À quoi ressemble un frein réglementaire à la décarbonation des bâtiments ?
Exemple de barrière : Emplacement et visibilité des panneaux solaires
Dans plusieurs arrondissements, les panneaux solaires sont interdits s’ils sont visibles de la voie publique, notamment sur les toits à versants. Certains ajoutent des distances minimales à respecter par rapport aux murs extérieurs ou aux limites de propriété. Ces restrictions nuisent à l’orientation optimale des panneaux (idéalement plein sud dans l'hémisphère Nord), réduisant leur performance et leur rentabilité. Pourtant, les panneaux solaires ne génèrent ni bruit ni odeur, ce qui remet en question la pertinence de ces contraintes. Ces réglementations limitent ainsi l’adoption de cette technologie malgré son potentiel en matière de décarbonation des bâtiments.
Les apprentissages
Cette étape du projet nous a permis de tirer les enseignements méthodologiques suivants sur la phase de la démarche axée sur la recherche préliminaire :
- L’importance de l’étude préliminaire : L’étude de Jean-François Vachon a constitué un socle solide pour le projet et les phases subséquentes de la démarche, facilitant une compréhension commune et structurant les échanges avec les participants. La crédibilité de l’expert et la clarté du rapport ont favorisé l’adhésion dès le départ. En parallèle, l’analyse des pratiques d’autres villes a permis d'explorer des pistes de solutions et d’adapter des approches existantes au contexte local. S’appuyer sur ce type d’étude préliminaire serait sans aucun doute pertinent pour toute démarche de coproduction et d’expérimentation ayant pour objet la réglementation d’urbanisme, compte tenu de la dimension technique de ces enjeux.
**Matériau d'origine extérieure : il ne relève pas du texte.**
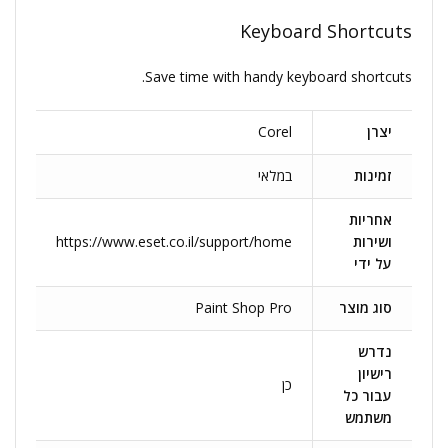
Keyboard Shortcuts
Save time with handy keyboard shortcuts.
Corel
יצרן
במלאי
זמינות
אחריות
https://www.eset.co.il/support/home
ושירות
על ידי
Paint Shop Pro
סוג מוצר
נדרש
רישיון
כן
עבור כל
משתמש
- Limites des perspectives technologiques : La démarche adoptée manquait d’une perspective systémique, se concentrant principalement sur les solutions technologiques à la décarbonation des bâtiments. Cette approche a créé certains angles morts, notamment en ce qui concerne l’abordabilité des technologies, la remise en question de l’empreinte énergétique des citoyen.nes et des institutions, pour ne citer que ces deux exemples. En outre, des questions liées à l’acceptabilité sociale et à l’impact sur les inégalités ont été négligées. Intégrer ces considérations dès les phases qui suivent le portrait préliminaire, par exemple lors de la phase de conception, ou inclure des organismes spécialisés au sein du comité d’expérimentation, aurait permis d’anticiper plus efficacement ces problématiques et de développer des solutions plus complètes, adaptées et inclusives.
[1] Désigne des obstacles ou des enjeux qui ne relèvent pas directement du contenu des règlements eux-mêmes, mais qui sont liés aux processus d’application, d’interprétation ou d’opérationnalisation de ces règlements.